Plain language summary

The effect of rosuvastatin on cholesterol

Rosuvastatin (Crestor) is one of the most potent statins and is currently widely prescribed. It is therefore important to know how much rosuvastatin lowers cholesterol. We searched for all the trial evidence from trials of three to 12 week duration reporting the effect of rosuvastatin on cholesterol. We found 108 trials involving 19,596 participants. Based on an informal comparison with atorvastatin three‐fold lower doses of rosuvastatin are needed to lower cholesterol by the same amount. This review cannot be used to assess harms of rosuvastatin, because of the short duration of these trials and the high risk of bias for this outcome; adverse effects were only reported in 10 of the 18 trials that could be used to assess harms.

Author(s)

Stephen P Adams, Sarpreet S Sekhon, James M Wright

Reviewer's Conclusions

Authors' conclusions

Implications for practice Specific findings of the review

1. Rosuvastatin 1 to 80 mg/day causes a linear dose‐response reduction in the per cent change from control of blood total cholesterol, LDL‐cholesterol, non‐HDL‐cholesterol and triglycerides, but not for HDL‐cholesterol. Manufacturer‐recommended rosuvastatin doses of 10 to 40 mg/day resulted in 45.8% to 54.6% decreases of LDL‐cholesterol. From the slope of the lines there was a 3.7%, 4.4%, and 4.2% decrease in blood total cholesterol, LDL‐cholesterol, and non‐HDL‐cholesterol, respectively, for every two‐fold dose increase.

2. Based on an informal comparison rosuvastatin was determined to be about three‐fold more potent than atorvastatin in reducing total cholesterol and LDL‐cholesterol.

3. The percentage LDL‐lowering effect of rosuvastatin was similar in individuals with familial hypercholesterolaemia and the general population.
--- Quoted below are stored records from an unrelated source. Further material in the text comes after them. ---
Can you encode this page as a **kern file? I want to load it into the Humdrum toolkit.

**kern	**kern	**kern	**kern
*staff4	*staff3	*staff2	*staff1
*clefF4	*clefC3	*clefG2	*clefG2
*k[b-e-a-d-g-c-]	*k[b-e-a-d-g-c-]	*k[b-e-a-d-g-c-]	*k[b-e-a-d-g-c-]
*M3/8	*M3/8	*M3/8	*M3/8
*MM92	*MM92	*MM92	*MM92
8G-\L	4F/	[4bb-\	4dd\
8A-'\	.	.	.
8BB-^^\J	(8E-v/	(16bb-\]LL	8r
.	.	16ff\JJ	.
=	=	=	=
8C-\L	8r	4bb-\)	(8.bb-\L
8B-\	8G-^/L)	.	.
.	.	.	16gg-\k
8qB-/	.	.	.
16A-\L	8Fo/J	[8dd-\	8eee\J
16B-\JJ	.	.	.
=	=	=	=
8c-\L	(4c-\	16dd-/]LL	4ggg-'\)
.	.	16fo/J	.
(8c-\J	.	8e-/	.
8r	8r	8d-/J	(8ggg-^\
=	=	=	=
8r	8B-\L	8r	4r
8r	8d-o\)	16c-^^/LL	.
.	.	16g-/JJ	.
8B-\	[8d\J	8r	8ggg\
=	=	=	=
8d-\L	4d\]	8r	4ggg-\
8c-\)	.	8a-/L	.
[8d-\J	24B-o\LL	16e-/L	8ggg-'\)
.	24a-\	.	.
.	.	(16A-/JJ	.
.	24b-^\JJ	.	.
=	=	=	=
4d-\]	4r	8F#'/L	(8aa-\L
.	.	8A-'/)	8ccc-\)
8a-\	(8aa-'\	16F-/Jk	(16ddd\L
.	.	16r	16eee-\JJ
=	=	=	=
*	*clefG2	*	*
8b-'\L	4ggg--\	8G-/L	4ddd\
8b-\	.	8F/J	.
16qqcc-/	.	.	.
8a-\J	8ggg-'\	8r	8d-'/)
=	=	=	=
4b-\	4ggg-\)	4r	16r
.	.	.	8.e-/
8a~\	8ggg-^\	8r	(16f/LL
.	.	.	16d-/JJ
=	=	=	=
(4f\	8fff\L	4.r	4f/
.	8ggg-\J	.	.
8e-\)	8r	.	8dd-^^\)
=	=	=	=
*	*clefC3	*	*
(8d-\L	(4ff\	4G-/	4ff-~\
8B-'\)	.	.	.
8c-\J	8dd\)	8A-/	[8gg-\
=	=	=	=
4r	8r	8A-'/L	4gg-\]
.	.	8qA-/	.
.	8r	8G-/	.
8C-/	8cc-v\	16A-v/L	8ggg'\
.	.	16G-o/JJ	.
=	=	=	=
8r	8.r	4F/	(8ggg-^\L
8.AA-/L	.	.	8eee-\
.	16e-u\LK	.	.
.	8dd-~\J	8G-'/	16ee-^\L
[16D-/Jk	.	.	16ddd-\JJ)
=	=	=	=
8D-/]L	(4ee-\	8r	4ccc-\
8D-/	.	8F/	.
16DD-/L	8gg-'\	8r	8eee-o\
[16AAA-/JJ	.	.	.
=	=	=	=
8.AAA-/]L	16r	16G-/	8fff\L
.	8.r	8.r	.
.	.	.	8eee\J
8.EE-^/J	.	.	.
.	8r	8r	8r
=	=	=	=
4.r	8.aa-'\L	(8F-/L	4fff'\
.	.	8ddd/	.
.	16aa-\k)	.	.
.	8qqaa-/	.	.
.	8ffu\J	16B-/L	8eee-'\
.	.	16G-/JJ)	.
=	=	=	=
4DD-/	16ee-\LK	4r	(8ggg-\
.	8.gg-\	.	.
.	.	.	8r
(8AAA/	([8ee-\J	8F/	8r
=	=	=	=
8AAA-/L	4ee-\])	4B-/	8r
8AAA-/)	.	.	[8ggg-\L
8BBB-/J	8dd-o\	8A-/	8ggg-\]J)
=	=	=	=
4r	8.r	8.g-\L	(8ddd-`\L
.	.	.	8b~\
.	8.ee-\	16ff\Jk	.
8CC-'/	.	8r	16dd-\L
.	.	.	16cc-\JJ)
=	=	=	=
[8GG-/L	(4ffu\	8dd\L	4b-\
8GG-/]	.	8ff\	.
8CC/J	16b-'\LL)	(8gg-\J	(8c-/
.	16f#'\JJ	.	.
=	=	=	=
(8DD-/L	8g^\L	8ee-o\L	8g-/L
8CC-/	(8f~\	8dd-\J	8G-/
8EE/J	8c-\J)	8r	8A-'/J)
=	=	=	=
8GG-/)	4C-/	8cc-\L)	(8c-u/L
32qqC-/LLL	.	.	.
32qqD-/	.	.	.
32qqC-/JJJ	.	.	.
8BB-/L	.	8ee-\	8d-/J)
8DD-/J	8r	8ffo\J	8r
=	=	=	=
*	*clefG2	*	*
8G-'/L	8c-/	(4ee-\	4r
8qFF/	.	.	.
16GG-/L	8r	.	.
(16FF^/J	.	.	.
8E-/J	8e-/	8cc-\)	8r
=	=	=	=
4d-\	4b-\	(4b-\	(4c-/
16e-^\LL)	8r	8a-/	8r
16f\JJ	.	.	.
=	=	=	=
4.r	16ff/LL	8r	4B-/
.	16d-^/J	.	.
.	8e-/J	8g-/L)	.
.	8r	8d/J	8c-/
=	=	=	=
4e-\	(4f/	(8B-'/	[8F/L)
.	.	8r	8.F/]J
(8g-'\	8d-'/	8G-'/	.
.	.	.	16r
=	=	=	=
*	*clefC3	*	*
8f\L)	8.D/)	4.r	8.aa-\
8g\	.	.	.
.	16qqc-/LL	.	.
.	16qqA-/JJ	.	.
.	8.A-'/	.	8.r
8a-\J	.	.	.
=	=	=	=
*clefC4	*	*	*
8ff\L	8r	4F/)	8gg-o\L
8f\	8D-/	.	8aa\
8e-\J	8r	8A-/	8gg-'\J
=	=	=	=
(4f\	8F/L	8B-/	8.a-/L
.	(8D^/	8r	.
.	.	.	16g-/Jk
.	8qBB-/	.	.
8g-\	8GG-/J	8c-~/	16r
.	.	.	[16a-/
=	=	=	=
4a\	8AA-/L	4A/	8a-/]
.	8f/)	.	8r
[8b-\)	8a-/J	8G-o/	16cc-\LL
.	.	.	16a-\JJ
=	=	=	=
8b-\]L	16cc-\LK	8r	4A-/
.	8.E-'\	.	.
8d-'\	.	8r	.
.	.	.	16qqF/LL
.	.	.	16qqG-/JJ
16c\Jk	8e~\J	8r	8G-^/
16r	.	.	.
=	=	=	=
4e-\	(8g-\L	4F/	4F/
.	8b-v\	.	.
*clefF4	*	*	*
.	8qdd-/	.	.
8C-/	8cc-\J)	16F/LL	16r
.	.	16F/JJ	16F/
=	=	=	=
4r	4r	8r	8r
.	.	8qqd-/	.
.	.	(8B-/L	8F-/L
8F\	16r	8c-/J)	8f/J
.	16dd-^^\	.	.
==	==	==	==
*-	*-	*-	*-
4. All doses of rosuvastatin did not change WDAEs as compared to placebo (RR 0.84; 95% CI 0.48 to 1.47). However, there is a high risk of bias for this outcome and thus it cannot be considered a reliable estimate.

Implication of these findings

Rosuvastatin lowers lipid parameters in a dose‐related fashion that is similar to but more potent than atorvastatin; 30 mg of atorvastatin is required to lower total cholesterol and LDL‐cholesterol as much as 10 mg of rosuvastatin.

Implications for research

1. More randomized controlled trials (RCTs) for rosuvastatin doses of 1 and 80 mg/day are needed as well as for higher and lower doses to improve the estimate of the dose‐response efficacy of rosuvastatin.

2. All placebo‐controlled RCTs must accurately report WDAEs.

3. All trials should report the effects separately in men and women so it is possible to determine if there are any clinically significant dose‐related sex differences.

4. Further systematic reviews comparing the lipid‐lowering effect of rosuvastatin both directly and indirectly with other statins are needed.